> _TASK OBJECTIVE_:
Every line of the entries below that includes "argmin" belongs in the answer, copied as written.

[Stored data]

☆ ☆ ☆ ☆ ☆ ☆ ☆

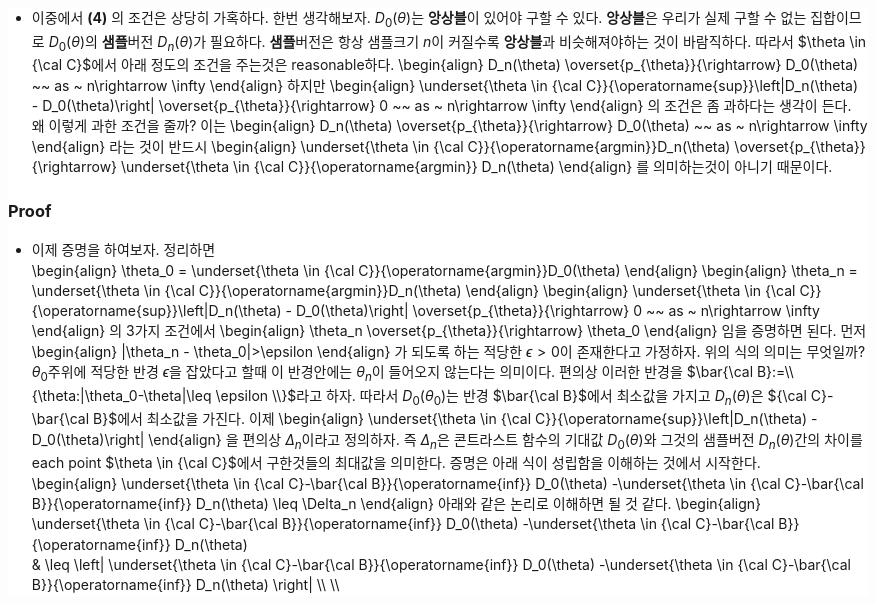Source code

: - 이중에서 **(4)** 의 조건은 상당히 가혹하다. 한번 생각해보자. $D_0(\theta)$는 **앙상블**이 있어야 구할 수 있다. **앙상블**은 우리가 실제 구할 수 없는 집합이므로 $D_0(\theta)$의 **샘플**버전 $D_n(\theta)$가 필요하다. **샘플**버전은 항상 샘플크기 $n$이 커질수록 **앙상블**과 비슷해져야하는 것이 바람직하다. 따라서 $\theta \in {\cal C}$에서 아래 정도의 조건을 주는것은 reasonable하다. 
\begin{align}
D_n(\theta)  \overset{p_{\theta}}{\rightarrow} D_0(\theta)  ~~ as ~ n\rightarrow \infty
\end{align}
하지만 
\begin{align}
\underset{\theta \in {\cal C}}{\operatorname{sup}}\left|D_n(\theta) - D_0(\theta)\right|  \overset{p_{\theta}}{\rightarrow} 0  ~~ as ~ n\rightarrow \infty
\end{align}
의 조건은 좀 과하다는 생각이 든다. 왜 이렇게 과한 조건을 줄까? 이는 
\begin{align}
D_n(\theta)  \overset{p_{\theta}}{\rightarrow} D_0(\theta)  ~~ as ~ n\rightarrow \infty
\end{align}
라는 것이 반드시 
\begin{align}
\underset{\theta \in {\cal C}}{\operatorname{argmin}}D_n(\theta)  \overset{p_{\theta}}{\rightarrow} \underset{\theta \in {\cal C}}{\operatorname{argmin}} D_n(\theta)
\end{align}
를 의미하는것이 아니기 때문이다. 

### Proof 
- 이제 증명을 하여보자. 정리하면  
\begin{align}
\theta_0 = \underset{\theta \in {\cal C}}{\operatorname{argmin}}D_0(\theta)
\end{align}
\begin{align}
\theta_n = \underset{\theta \in {\cal C}}{\operatorname{argmin}}D_n(\theta)
\end{align}
\begin{align}
\underset{\theta \in {\cal C}}{\operatorname{sup}}\left|D_n(\theta) - D_0(\theta)\right|  \overset{p_{\theta}}{\rightarrow} 0  ~~ as ~ n\rightarrow \infty
\end{align}
의 3가지 조건에서 
\begin{align}
\theta_n \overset{p_{\theta}}{\rightarrow} \theta_0
\end{align}
임을 증명하면 된다. 먼저
\begin{align}
|\theta_n - \theta_0|>\epsilon 
\end{align}
가 되도록 하는 적당한 $\epsilon>0$이 존재한다고 가정하자. 위의 식의 의미는 무엇일까? $\theta_0$주위에 적당한 반경 $\epsilon$을 잡았다고 할때 이 반경안에는 $\theta_n$이 들어오지 않는다는 의미이다. 편의상 이러한 반경을 $\bar{\cal B}:=\\{\theta:|\theta_0-\theta|\leq \epsilon \\}$라고 하자. 따라서 $D_0(\theta_0)$는 반경 $\bar{\cal B}$에서 최소값을 가지고 $D_n(\theta)$은 ${\cal C}-\bar{\cal B}$에서 최소값을 가진다. 
이제
\begin{align}
\underset{\theta \in {\cal C}}{\operatorname{sup}}\left|D_n(\theta) - D_0(\theta)\right|
\end{align}
을 편의상 $\Delta_n$이라고 정의하자. 즉 $\Delta_n$은 콘트라스트 함수의 기대값 $D_0(\theta)$와 그것의 샘플버전 $D_n(\theta)$간의 차이를 each point $\theta \in {\cal C}$에서 구한것들의 최대값을 의미한다. 증명은 아래 식이 성립함을 이해하는 것에서 시작한다.  
\begin{align}
\underset{\theta \in {\cal C}-\bar{\cal B}}{\operatorname{inf}} D_0(\theta) -\underset{\theta \in {\cal C}-\bar{\cal B}}{\operatorname{inf}} D_n(\theta) \leq \Delta_n
\end{align}
아래와 같은 논리로 이해하면 될 것 같다. 
\begin{align}
\underset{\theta \in {\cal C}-\bar{\cal B}}{\operatorname{inf}} D_0(\theta) -\underset{\theta \in {\cal C}-\bar{\cal B}}{\operatorname{inf}} D_n(\theta)  
& \leq \left| \underset{\theta \in {\cal C}-\bar{\cal B}}{\operatorname{inf}} D_0(\theta) -\underset{\theta \in {\cal C}-\bar{\cal B}}{\operatorname{inf}} D_n(\theta) \right| \\\\ \\\\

☆ ☆ ☆ ☆ ☆ ☆ ☆

> _PROBLEM SOLUTION_:
\underset{\theta \in {\cal C}}{\operatorname{argmin}}D_n(\theta)  \overset{p_{\theta}}{\rightarrow} \underset{\theta \in {\cal C}}{\operatorname{argmin}} D_n(\theta)
\theta_0 = \underset{\theta \in {\cal C}}{\operatorname{argmin}}D_0(\theta)
\theta_n = \underset{\theta \in {\cal C}}{\operatorname{argmin}}D_n(\theta)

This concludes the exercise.